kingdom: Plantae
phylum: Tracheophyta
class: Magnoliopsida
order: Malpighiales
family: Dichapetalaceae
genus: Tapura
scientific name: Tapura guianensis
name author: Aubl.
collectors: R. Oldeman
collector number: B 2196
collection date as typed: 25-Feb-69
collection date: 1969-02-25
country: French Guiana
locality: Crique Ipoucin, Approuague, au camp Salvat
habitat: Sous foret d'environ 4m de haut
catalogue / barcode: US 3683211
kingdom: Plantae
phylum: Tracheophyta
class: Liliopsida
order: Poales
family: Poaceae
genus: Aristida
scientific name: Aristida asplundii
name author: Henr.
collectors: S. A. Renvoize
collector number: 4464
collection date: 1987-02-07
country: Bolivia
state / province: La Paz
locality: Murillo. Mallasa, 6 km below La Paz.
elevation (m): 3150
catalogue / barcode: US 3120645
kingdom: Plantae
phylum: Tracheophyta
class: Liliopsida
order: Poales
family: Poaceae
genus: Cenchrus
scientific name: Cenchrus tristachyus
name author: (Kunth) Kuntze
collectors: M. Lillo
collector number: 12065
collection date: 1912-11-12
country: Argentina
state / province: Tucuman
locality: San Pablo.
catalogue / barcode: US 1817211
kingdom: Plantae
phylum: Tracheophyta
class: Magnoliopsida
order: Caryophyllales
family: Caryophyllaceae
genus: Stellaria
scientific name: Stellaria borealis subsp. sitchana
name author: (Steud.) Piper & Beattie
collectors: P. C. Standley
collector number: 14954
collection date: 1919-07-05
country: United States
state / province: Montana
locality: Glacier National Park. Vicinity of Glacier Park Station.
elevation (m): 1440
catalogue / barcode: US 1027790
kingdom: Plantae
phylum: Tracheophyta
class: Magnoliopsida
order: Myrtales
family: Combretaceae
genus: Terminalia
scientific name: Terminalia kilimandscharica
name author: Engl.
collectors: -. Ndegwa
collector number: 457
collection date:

-=-=-=-=-

WORK TO COMPLETE – Copy out every line of the listing above, character for character.

WRITTEN SOLUTION –
kingdom: Plantae
phylum: Tracheophyta
class: Magnoliopsida
order: Malpighiales
family: Dichapetalaceae
genus: Tapura
scientific name: Tapura guianensis
name author: Aubl.
collectors: R. Oldeman
collector number: B 2196
collection date as typed: 25-Feb-69
collection date: 1969-02-25
country: French Guiana
locality: Crique Ipoucin, Approuague, au camp Salvat
habitat: Sous foret d'environ 4m de haut
catalogue / barcode: US 3683211
kingdom: Plantae
phylum: Tracheophyta
class: Liliopsida
order: Poales
family: Poaceae
genus: Aristida
scientific name: Aristida asplundii
name author: Henr.
collectors: S. A. Renvoize
collector number: 4464
collection date: 1987-02-07
country: Bolivia
state / province: La Paz
locality: Murillo. Mallasa, 6 km below La Paz.
elevation (m): 3150
catalogue / barcode: US 3120645
kingdom: Plantae
phylum: Tracheophyta
class: Liliopsida
order: Poales
family: Poaceae
genus: Cenchrus
scientific name: Cenchrus tristachyus
name author: (Kunth) Kuntze
collectors: M. Lillo
collector number: 12065
collection date: 1912-11-12
country: Argentina
state / province: Tucuman
locality: San Pablo.
catalogue / barcode: US 1817211
kingdom: Plantae
phylum: Tracheophyta
class: Magnoliopsida
order: Caryophyllales
family: Caryophyllaceae
genus: Stellaria
scientific name: Stellaria borealis subsp. sitchana
name author: (Steud.) Piper & Beattie
collectors: P. C. Standley
collector number: 14954
collection date: 1919-07-05
country: United States
state / province: Montana
locality: Glacier National Park. Vicinity of Glacier Park Station.
elevation (m): 1440
catalogue / barcode: US 1027790
kingdom: Plantae
phylum: Tracheophyta
class: Magnoliopsida
order: Myrtales
family: Combretaceae
genus: Terminalia
scientific name: Terminalia kilimandscharica
name author: Engl.
collectors: -. Ndegwa
collector number: 457
collection date:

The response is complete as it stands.